_EXERCISE GOAL_. Copy out each entry precisely; no image belongs in the result.

EXERCISE MATERIAL Start Marker

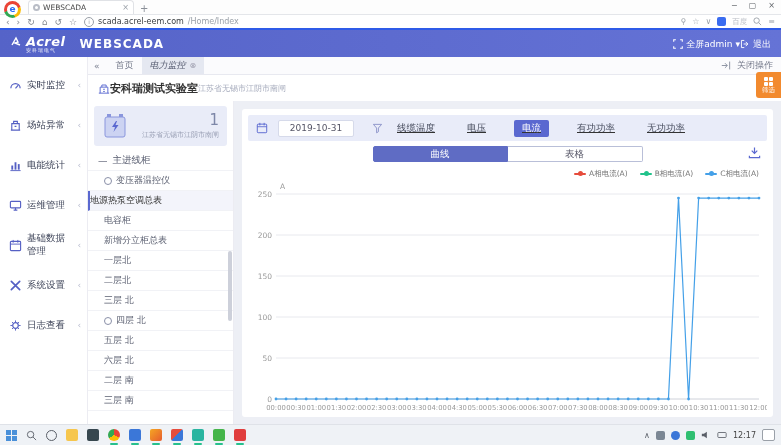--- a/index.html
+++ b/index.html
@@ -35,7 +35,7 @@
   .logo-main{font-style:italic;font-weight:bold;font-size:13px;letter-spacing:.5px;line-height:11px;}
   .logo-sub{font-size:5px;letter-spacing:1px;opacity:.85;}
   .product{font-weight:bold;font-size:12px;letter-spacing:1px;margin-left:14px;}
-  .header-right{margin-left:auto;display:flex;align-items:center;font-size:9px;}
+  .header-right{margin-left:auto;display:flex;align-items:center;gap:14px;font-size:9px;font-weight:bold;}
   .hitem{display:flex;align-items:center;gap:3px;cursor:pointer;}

EXERCISE MATERIAL End Marker

_ANSWER_.
--- a/index.html
+++ b/index.html
@@ -35,7 +35,7 @@
   .logo-main{font-style:italic;font-weight:bold;font-size:13px;letter-spacing:.5px;line-height:11px;}
   .logo-sub{font-size:5px;letter-spacing:1px;opacity:.85;}
   .product{font-weight:bold;font-size:12px;letter-spacing:1px;margin-left:14px;}
-  .header-right{margin-left:auto;display:flex;align-items:center;font-size:9px;}
+  .header-right{margin-left:auto;display:flex;align-items:center;gap:14px;font-size:9px;font-weight:bold;}
   .hitem{display:flex;align-items:center;gap:3px;cursor:pointer;}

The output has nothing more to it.